When I landed at the Havana airport on Saturday, March 25, I had with me a brand new black, hardcover journal.  When I left eight days later, it was completely full of journal entries, drawings, watercolor images and even a set of handprints.  I imagine one of the strongest memories everyone in my travel group will have of me from this trip is of me writing and sketching furiously during every spare second available.  I was rarely without this book in my hand, and often stopped in the middle of the sidewalk to jot down a note or a doodle.  It was that kind of journey - full of moments compelling enough to make me keep my pen moving, lest I forget about it two seconds later when another image or experience flooded my senses.

On one of these days I had the incredible fortune of meeting Raul Corrales, one of the foremost photographers during the Cuban revolution.  Known more as a photographer of the "common people" of the revolution, he had fascinating stories to tell.  The story of his first encounter with Fidel Castro, of a trip with him to Washington, DC, and stories of Che Guevara, whose office was just a few floors away from Corrales's.  We all sat around this man in his home and listened like pre-schoolers during storytime, eager to do nothing but hear more, more and still more.

What I loved most was hearing about how he became a photographer, which began with him admiring photographs in the magazines that lined the newsstand he passed by on his way to work as a busboy.  How he bought his first camera for $2 and became a janitor at a photographer's studio in order to learn all that he could about this trade.  As he cleaned the studio, he watched how film was processed and developed and how prints were made.  On one fortuitous day, a customer called needing a portrait taken but no photographers were available.  Raul Corrales volunteered to take on the job, and the manager agreed, believing it would be better to have a rookie photographer to blame for a bad photo than to say no to a paying customer.  Corrales packed a camera bag with the best equipment available and off he went.  "This", he said, "was the day I became a photographer."  He went on to explain the conversation between himself and the studio manager after he returned from the photo session and printed the photo:

Corrales:  "The photo is finished." Manager:  "OK, I will have our developers process the film." Corrales:  "I already did that." Manager (surprised):  "Well then I will have print made for the customer to see." Corrales:  "I already did that." Manager (surprised again):  "Oh, well let me see!"  (Inspects the photo). "You are no longer a janitor at this studio!" Corrales thinks he is being fired from his job, but he was actually being promoted to a studio photographer.  The rest is history.

Raul Corrales said he was strongly influenced by Walker Evans, that when he saw Evans's photographs from the Depression, he "...decided that if I have to work my whole life I am going to do something I love."  He spoke of the gratification he feels to have traveled, taken photos and exhibited his work all over the world.  He spoke of wanting his photography to be a reflection of the social problems of the times.  He spoke of many things, and then as we were all saying good-bye, taking turns to shake his hand and thank him for sharing part of his day with us, he shook my hand and looked into my eyes with the focus of a laser beam, and for a split second we were the only two human beings on the planet.  Of all the other hands he has held, of all the other world leaders, revolutionary fighters, artists, friends and admirers he has met, would he ever remember me?  I doubted it, but I would most assuredly remember him, and remember that instant.  This I knew without a doubt.
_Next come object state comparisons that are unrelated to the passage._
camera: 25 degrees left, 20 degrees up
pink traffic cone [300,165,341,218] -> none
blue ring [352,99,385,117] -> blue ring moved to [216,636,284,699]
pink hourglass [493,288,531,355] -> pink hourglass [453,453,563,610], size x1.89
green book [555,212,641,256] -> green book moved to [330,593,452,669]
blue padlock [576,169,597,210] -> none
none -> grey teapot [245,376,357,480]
Often times it isn't until later that we realize how precious certain moments are, and even if we do have the awareness to recognize an experience that is rare and perhaps even once-in-a-lifetime when it occurs, sometimes unexpected twists and turns give these instances in our lives even greater significance.  My memories of this tiny shred of time with Raul Corrales now shines in a whole new light, because this past weekend I learned that he died on Saturday, April 15, just nineteen days after I met him.  His place in my treasure box of memories has now shifted ever so slightly, and taken on a more bittersweet flavor.  This artist - whose work captured a period in Cuba's history that is still playing itself out - played a large part in the lives of many as a result of his determination to live a life he loved.  Did he understand how much meaning was behind the words "Thank you" from all of us on that sunny Monday morning?  Did we?
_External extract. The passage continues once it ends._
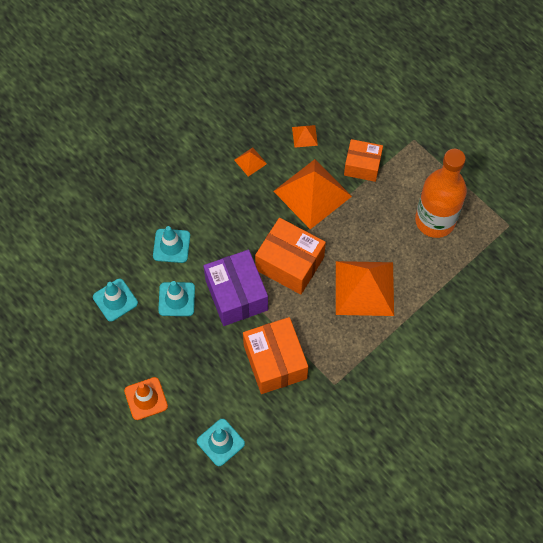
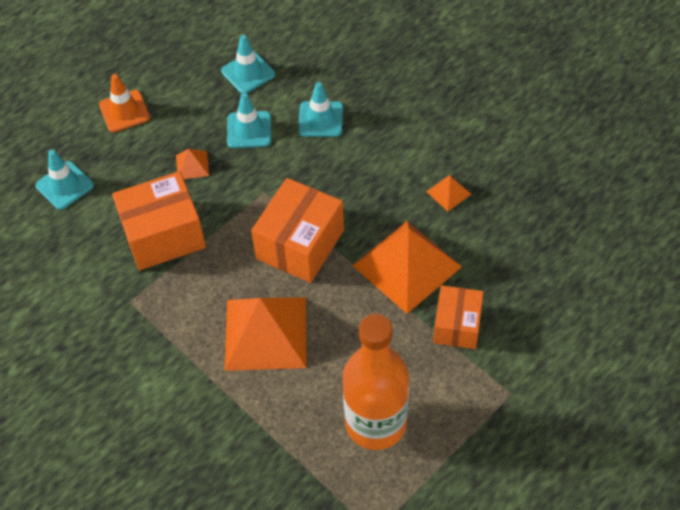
camera: 90 degrees right, 10 degrees down
purple box [204,250,268,326] -> none
orange pyramid [292,125,318,148] -> orange pyramid moved to [176,149,209,179]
Perhaps someday I will be 81 years old, telling stories of my travels and work to a small but eager audience, and I will tell the story of hearing Raul Corrales explain that if he was going to have to work his entire life, he was going to do something he loved.  Perhaps I will speak of that and explain that hearing this gave me a renewed sense of purpose in my work as an artist, and this story will lodge itself into someone else's brain, and they'll walk away from that experience wanting to learn more about who this Cuban photographer was.  If not, that is OK.  Raul Corrales did enough extraordinary work on his own to secure his place in history, but I admit I enjoy the thought of being able to play some teeny part in that by sharing this story as often as I can.

Because we all need inspiring stories.  We all need reminders that dreams do come true.